Exercise description: Copy every one of the records below word for word, line by line.

Information provided:

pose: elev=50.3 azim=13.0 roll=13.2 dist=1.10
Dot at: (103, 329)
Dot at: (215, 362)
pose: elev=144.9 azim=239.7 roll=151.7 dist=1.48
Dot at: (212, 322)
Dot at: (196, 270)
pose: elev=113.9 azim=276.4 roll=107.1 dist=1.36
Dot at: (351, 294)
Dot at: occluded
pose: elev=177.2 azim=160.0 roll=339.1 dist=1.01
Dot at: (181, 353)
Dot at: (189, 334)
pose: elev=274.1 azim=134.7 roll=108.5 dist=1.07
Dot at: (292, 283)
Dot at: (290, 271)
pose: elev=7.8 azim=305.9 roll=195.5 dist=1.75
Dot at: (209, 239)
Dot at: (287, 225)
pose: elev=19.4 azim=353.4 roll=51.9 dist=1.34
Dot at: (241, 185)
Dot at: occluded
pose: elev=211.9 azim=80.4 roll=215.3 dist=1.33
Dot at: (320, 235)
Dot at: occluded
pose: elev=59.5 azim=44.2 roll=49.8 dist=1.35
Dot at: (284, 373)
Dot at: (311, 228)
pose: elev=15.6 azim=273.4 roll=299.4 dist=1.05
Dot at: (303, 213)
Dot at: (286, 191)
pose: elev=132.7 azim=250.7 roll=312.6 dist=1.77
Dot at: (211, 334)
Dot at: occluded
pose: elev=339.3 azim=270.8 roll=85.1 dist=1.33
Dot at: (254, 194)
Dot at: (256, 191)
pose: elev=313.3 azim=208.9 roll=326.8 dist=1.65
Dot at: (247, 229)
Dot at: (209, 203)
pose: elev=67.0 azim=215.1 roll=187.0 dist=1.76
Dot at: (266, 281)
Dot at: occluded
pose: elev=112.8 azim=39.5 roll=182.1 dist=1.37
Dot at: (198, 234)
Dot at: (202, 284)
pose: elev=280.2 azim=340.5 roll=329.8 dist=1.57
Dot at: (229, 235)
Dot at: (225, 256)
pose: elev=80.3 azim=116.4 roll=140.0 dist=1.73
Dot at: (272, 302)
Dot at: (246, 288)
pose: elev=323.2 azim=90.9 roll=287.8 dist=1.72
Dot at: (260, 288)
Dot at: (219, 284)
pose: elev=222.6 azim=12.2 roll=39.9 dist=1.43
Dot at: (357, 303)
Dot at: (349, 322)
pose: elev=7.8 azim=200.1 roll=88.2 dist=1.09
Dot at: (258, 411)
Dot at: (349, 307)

The solution:
pose: elev=50.3 azim=13.0 roll=13.2 dist=1.10
Dot at: (103, 329)
Dot at: (215, 362)
pose: elev=144.9 azim=239.7 roll=151.7 dist=1.48
Dot at: (212, 322)
Dot at: (196, 270)
pose: elev=113.9 azim=276.4 roll=107.1 dist=1.36
Dot at: (351, 294)
Dot at: occluded
pose: elev=177.2 azim=160.0 roll=339.1 dist=1.01
Dot at: (181, 353)
Dot at: (189, 334)
pose: elev=274.1 azim=134.7 roll=108.5 dist=1.07
Dot at: (292, 283)
Dot at: (290, 271)
pose: elev=7.8 azim=305.9 roll=195.5 dist=1.75
Dot at: (209, 239)
Dot at: (287, 225)
pose: elev=19.4 azim=353.4 roll=51.9 dist=1.34
Dot at: (241, 185)
Dot at: occluded
pose: elev=211.9 azim=80.4 roll=215.3 dist=1.33
Dot at: (320, 235)
Dot at: occluded
pose: elev=59.5 azim=44.2 roll=49.8 dist=1.35
Dot at: (284, 373)
Dot at: (311, 228)
pose: elev=15.6 azim=273.4 roll=299.4 dist=1.05
Dot at: (303, 213)
Dot at: (286, 191)
pose: elev=132.7 azim=250.7 roll=312.6 dist=1.77
Dot at: (211, 334)
Dot at: occluded
pose: elev=339.3 azim=270.8 roll=85.1 dist=1.33
Dot at: (254, 194)
Dot at: (256, 191)
pose: elev=313.3 azim=208.9 roll=326.8 dist=1.65
Dot at: (247, 229)
Dot at: (209, 203)
pose: elev=67.0 azim=215.1 roll=187.0 dist=1.76
Dot at: (266, 281)
Dot at: occluded
pose: elev=112.8 azim=39.5 roll=182.1 dist=1.37
Dot at: (198, 234)
Dot at: (202, 284)
pose: elev=280.2 azim=340.5 roll=329.8 dist=1.57
Dot at: (229, 235)
Dot at: (225, 256)
pose: elev=80.3 azim=116.4 roll=140.0 dist=1.73
Dot at: (272, 302)
Dot at: (246, 288)
pose: elev=323.2 azim=90.9 roll=287.8 dist=1.72
Dot at: (260, 288)
Dot at: (219, 284)
pose: elev=222.6 azim=12.2 roll=39.9 dist=1.43
Dot at: (357, 303)
Dot at: (349, 322)
pose: elev=7.8 azim=200.1 roll=88.2 dist=1.09
Dot at: (258, 411)
Dot at: (349, 307)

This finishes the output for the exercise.